It's not easy doing business in the People's Republic of France.

From Google, which was sued two years ago  for scanning and digitizing French literature, to Coca-Cola, whose products were pulled from store shelves in 1999 over complaints of a funny taste, to even Chiquita Brands, which has for years struggled to overcome French and other EU nations' preferential import schemes for bananas grown in their former colonies, this is a lesson many companies have learned over the years.

It's a lesson Yahoo! (NASDAQ: YHOO) learned again this week.

No soup for Yahoo!
For some time now, Yahoo! has been angling to make a big buy in France. New CEO Marissa Mayer had her eye on online video website and Google rival Dailymotion, which France Telecom (ORAN 1.41%) was looking to unload.

A deal was in the works for France Telecom to sell Yahoo! majority control of Dailymotion. But then, in April, France killed it. At a meeting among Yahoo!'s COO, France Telecom's CFO, and French Industry Minister Arnaud Montebourg, the latter told the former in no uncertain terms: "I won't let you sell one of France's best start-ups."

(Which is curious, because Dailymotion isn't really a "start-up" anymore, and isn't even independent. France Telecom itself bought half of the company in 2011, then the rest earlier this year, paying about $165 million in all.)

Nevertheless, that's where things stand now. France Telecom is reportedly still interested in a deal, but France itself is not.

Don't kill the baby. Just cut it in half.
And yet, Montebourg's chief of staff still insists: "The government isn't the one that closed the door." Indeed, the government might even approve of a sale... of no more than 50% of Dailymotion.

Basically, that's France's defense to charges that it scotched the Dailymotion deal -- a deal that could have netted France Telecom an 82% return on its investment (Yahoo! was reportedly willing to pay a price valuing Dailymotion at $300 million). France didn't want to kill the deal outright, Montebourg says. The French government only wanted to dictate the terms under which a private business can do business and prevent a buyer from getting what it wanted to pay for.

That's all.

Many victims, but no one's fault
Despite all this, Montebourg still insists he wants to "attract more foreign investment in France, in particular from American companies." (Good luck with that.) But the real loss here isn't to Yahoo! specifically, or even to American companies in general.

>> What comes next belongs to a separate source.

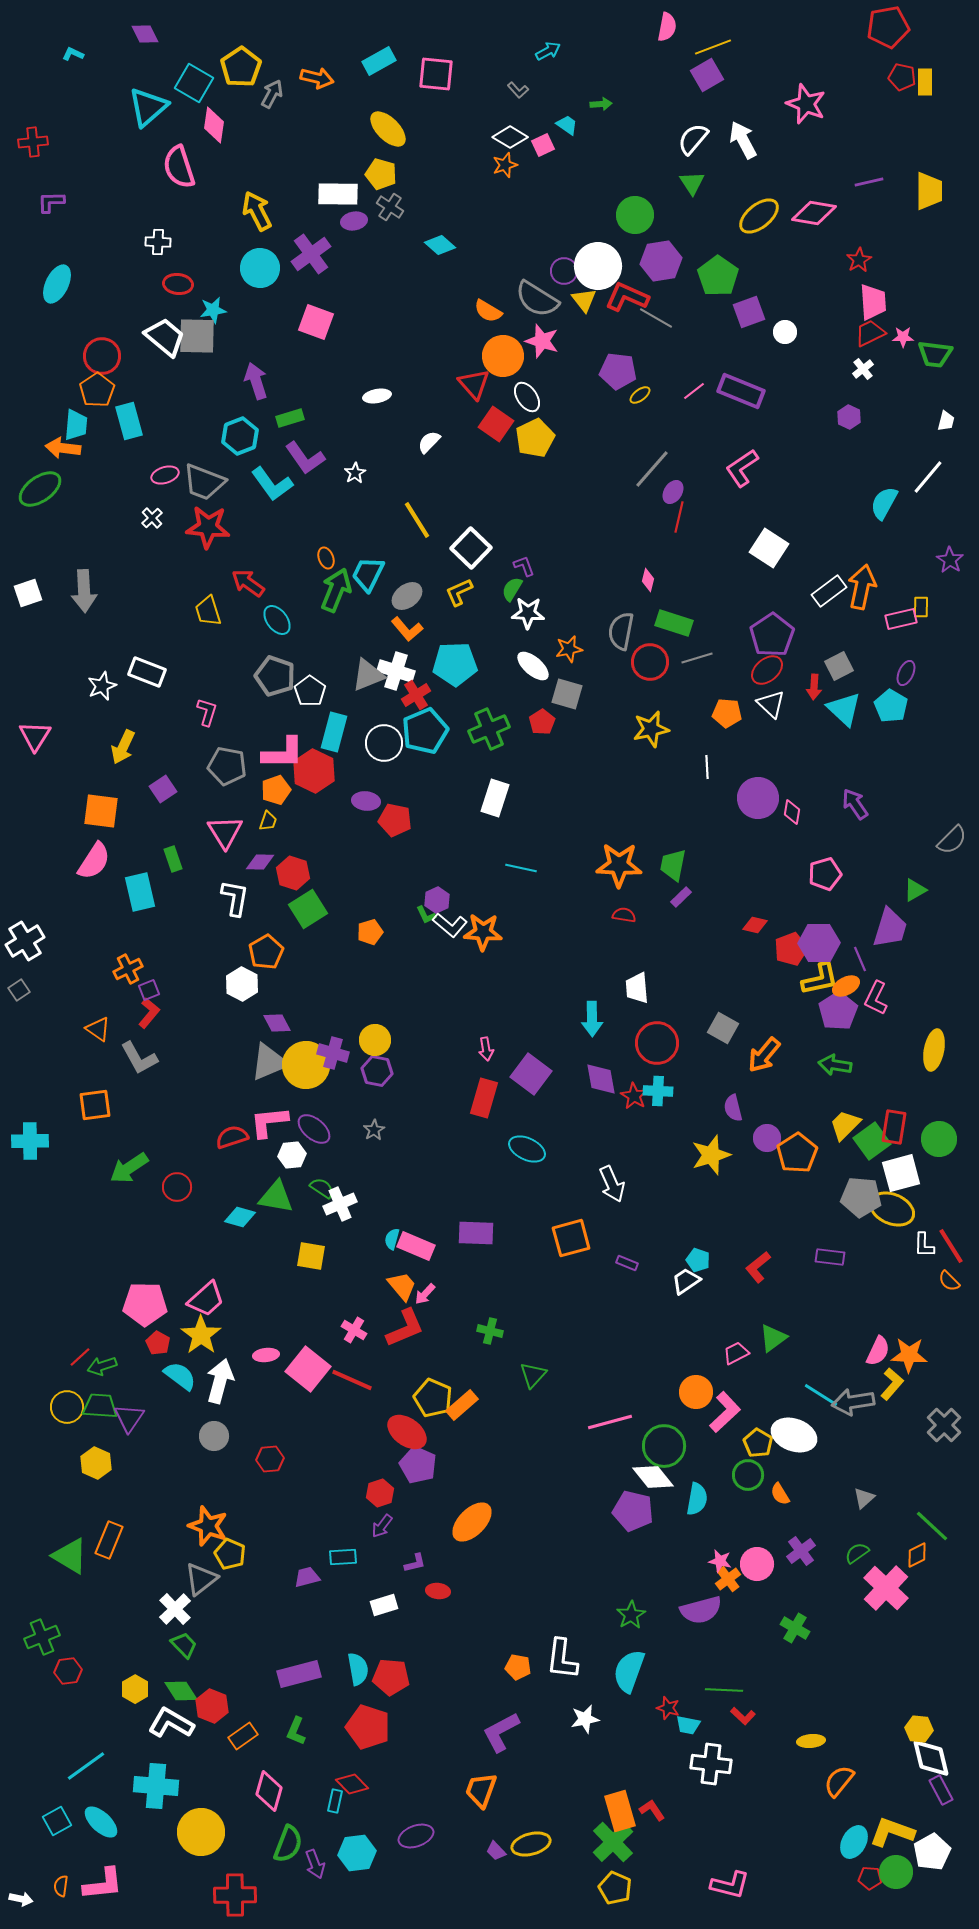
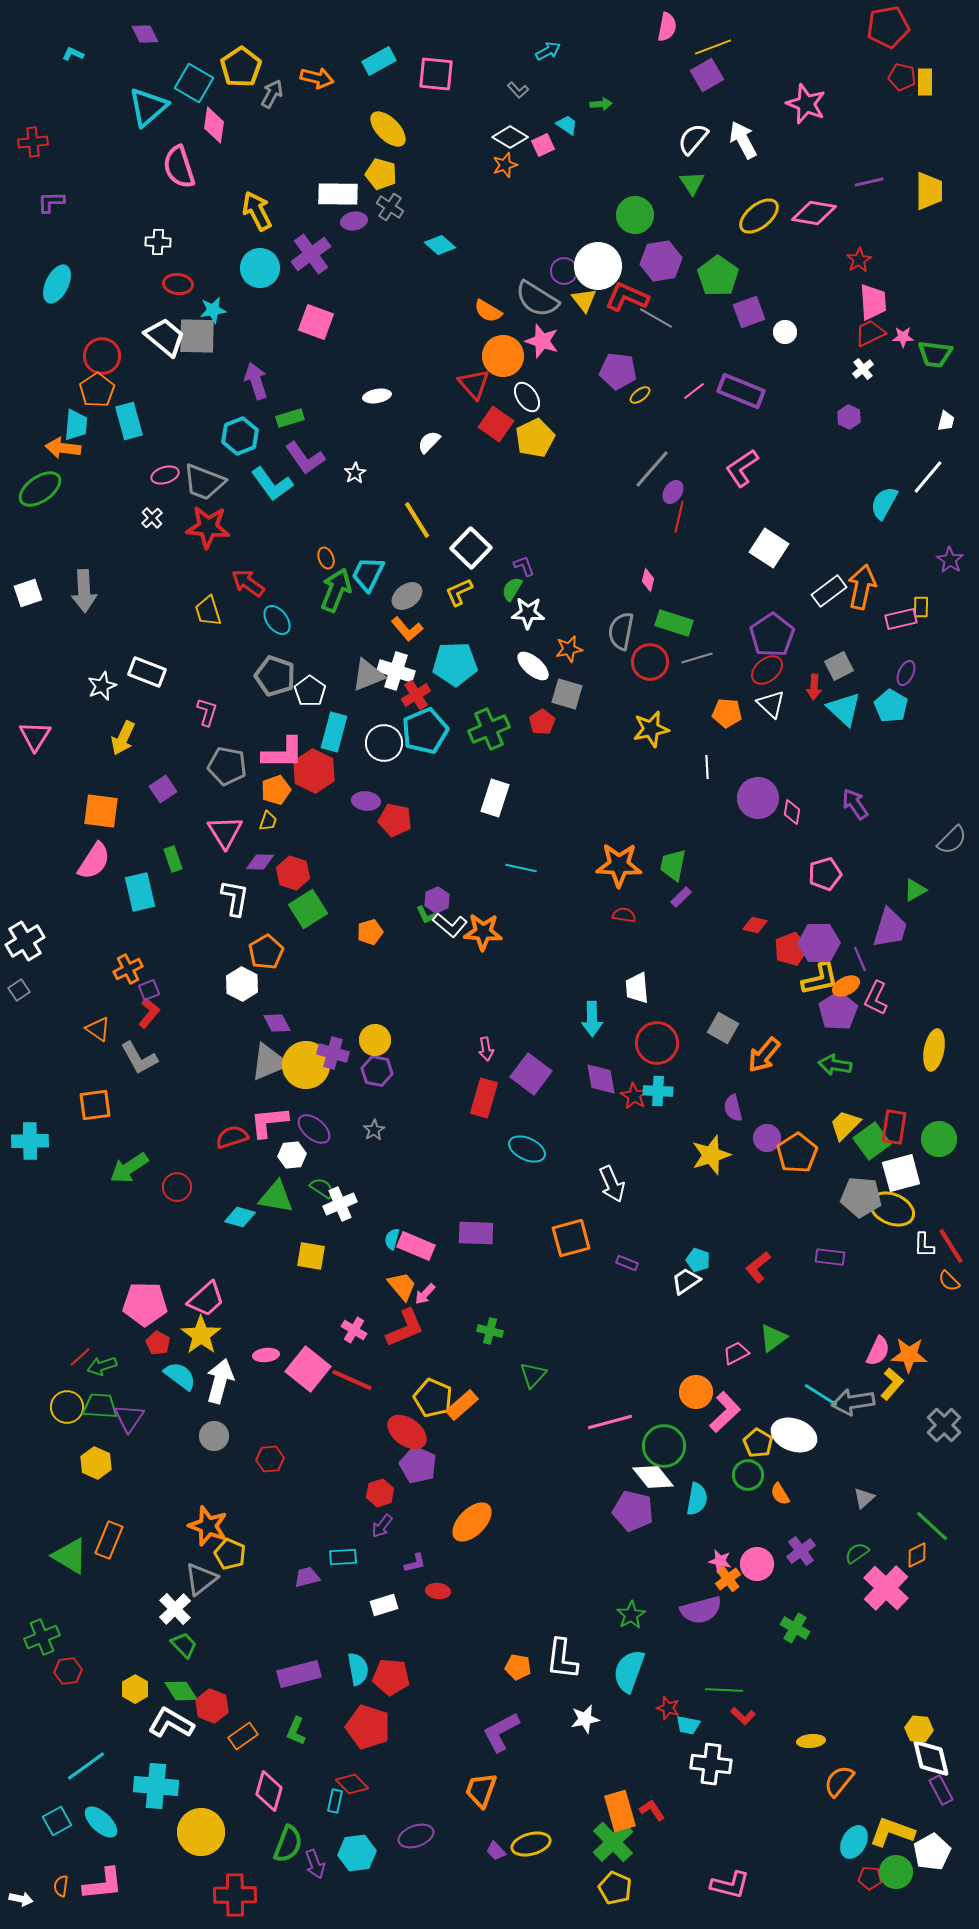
yellow arrow at (123, 747): moved 9 px up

Yahoo! can always take the money it planned to spend on Dailymotion and plow it into organic investments to combat Google's YouTube dominance or to buy another start-up, just as good. (Dailymotion's only the 11th biggest online video website, after all). The real damage is to French companies like France Telecom, to entrepreneurs who build businesses like Dailymotion, and to France itself.

Investment bankers sometimes lament the fact that "it's harder to sell a French company, because of buyer perception" of a risk of government meddling. That obviously hurts the French economy, because the fewer the potential buyers, the less frenzied the bidding. The less frenzied the bidding, the lower the price ultimately paid -- meaning less money for France.

Foolish takeaway
It's hard to see the effect a single derailed deal has on France's near-$3 trillion economy. It's at the investor and entrepreneur level that the damage becomes more visible.

Thanks to the meddling of the French minister, investors in France Telecom are losing out on what could have been a $135 million profit on their company's $165 million investment. Founders of other French start-ups -- which Montebourg holds so dear -- will face more problems attracting foreign capital, starving them of the funds they need to grow.

And that's the real tragedy here. In an effort to protect French jobs and industry and promote French entrepreneurship, Monsieur Montebourg and his ilk are really only making it harder for companies with cash to invest in France -- decreasing investment, hurting jobs growth, and slowing the economy. When you get right down to it, what was bad news for Yahoo! this week will end up being worse news for France.